Combines loom large on the museum floor—but they loom even larger on the physical and historical landscape of America’s agricultural heartland. Standing high on the horizon, combines both symbolize and represent the reality of the mechanization of modern agriculture. The 1938 Massey-Harris Model 20 self-propelled combine, a designated landmark of American agricultural engineering, was the first commercially successful, self-propelled combine to make its way through an American harvest.
The harvest was, and still is, the defining event of a farm community. It was the most complicated, time-critical, labor-intensive activity of the farmer’s year, and everyone—men and women, young and old, rich and poor—participated. Through much of history, the success of the harvest could make or break a farming community.
Throughout most of our nation’s history, the amount of acreage that could be successfully harvested before the crop was damaged by weather, insects, or rot determined how much land would be planted. Not surprisingly, over the last several hundred years, tremendous time and effort has been put toward improving the speed and efficiency of the harvest.

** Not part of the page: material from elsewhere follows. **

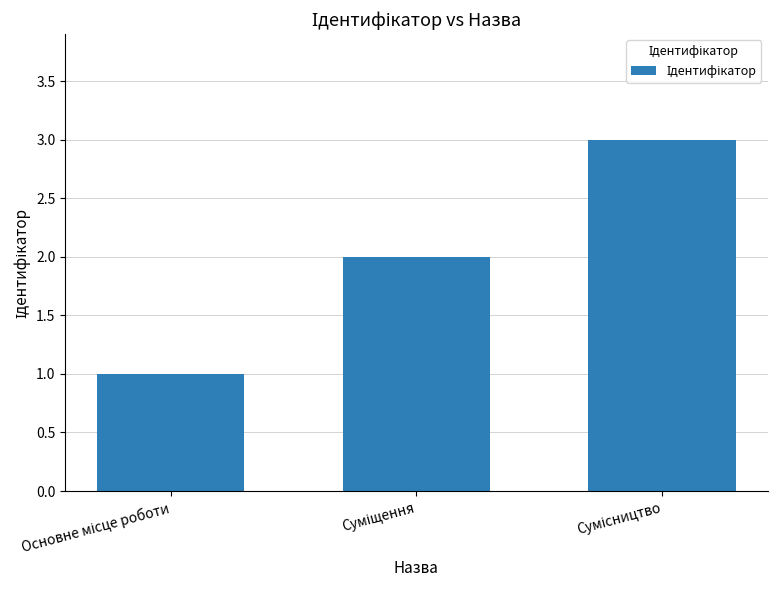

What is the maximum value shown in the chart?

3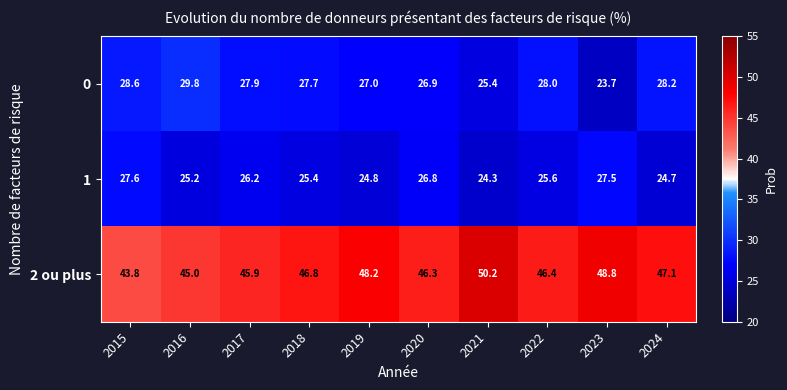

What is the sum of all 1 values?

258.1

The grain harvest (crops like wheat, oats, and corn) has three major components that allow a living plant to be transformed into something that can feed us. The first is reaping (cutting the crop in the field and bringing it to the barn). The second is threshing (beating the grain so that the edible seed or kernel is removed from the plant). Finally, the seed has to be separated from the rest of the plant (the straw and chaff). Each of these tasks required much time and labor, as well as specialized tools and skills—reflecting a long lineage of technological development over many centuries. The self-propelled combine—which replaced all these implements and required far less labor—is, in many ways, the magic bullet of modern agriculture.
The Massey-Harris Model 20 combine, then, is the compilation of hundreds of years of experimentation and innovation. Its carefully designed components can successfully match the action of mechanical systems to the idiosyncrasies of the natural world—from cutting a stem of wheat cleanly or removing the hull of the seed, without damaging the kernel. In the time it takes the combine to pass by, it has converted a field of growing wheat into grain ready to be made into flour.

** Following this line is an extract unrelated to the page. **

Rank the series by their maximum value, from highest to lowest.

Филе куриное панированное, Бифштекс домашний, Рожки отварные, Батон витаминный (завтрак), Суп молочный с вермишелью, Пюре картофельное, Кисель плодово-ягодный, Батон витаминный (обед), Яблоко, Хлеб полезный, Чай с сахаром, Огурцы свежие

The overall impact of this new implement was profound. In the 25 years between 1930 and 1955, the amount of labor required to harvest 100 bushels of wheat dropped over 50%--from 15 to 20 hours, to 6 to 12. In addition, this improved harvesting efficiency contributed to a 20% increase in the yield per acre. In the decades after World War II, the combine helped feed the baby boom and provide workers for the booming industries.
Agricultural implements and machinery were among the earliest objects that Henry Ford gathered for his museum. Ford, who grew up on a Michigan farm, had a practiced eye for artifacts that were on the cutting edge of agricultural engineering. The Massey-Harris Model 20 combine came to The Henry Ford’s nationally-known agricultural collection in 1975, nearly three decades after Henry Ford’s death. If Ford could see the Massey-Harris on the Museum floor, he would be delighted—and he would well know what is going on behind all of that galvanized sheet metal.
The self-propelled combine not only transformed the complicated work of harvesting, it transformed the very nature of rural life and rural communities. Farmers made up 21% of the American work force in 1930, but now barely comprise 1.5%. Many of us have parents or grandparents who were farmers, but few of us even know a farmer today. For many people living on farms, this new technology created new opportunities. My own father grew up tossing hay bales on his family’s small farm in Vermont. Yet, as an adult, he moved to metropolitan Connecticut, and worked as an engineer creating components of the Apollo spacecraft that took man to the moon. This kind of transformation would be difficult to imagine in almost any other place and time—but it was quite commonplace in the United States during the years following World War II. Yet this massive out-migration left our once vibrant rural communities smaller and quieter. The grain harvest—once a community-wide event of long, hard workdays full of dust and sweat, and big, family-style threshing dinners—is now a solitary undertaking, done in the relative comfort of the cab of a combine, high above the crops.
Although few of us have direct experience with farming, we immediately recognize these giants as being critical to the bounty that we see in our grocery stores every day.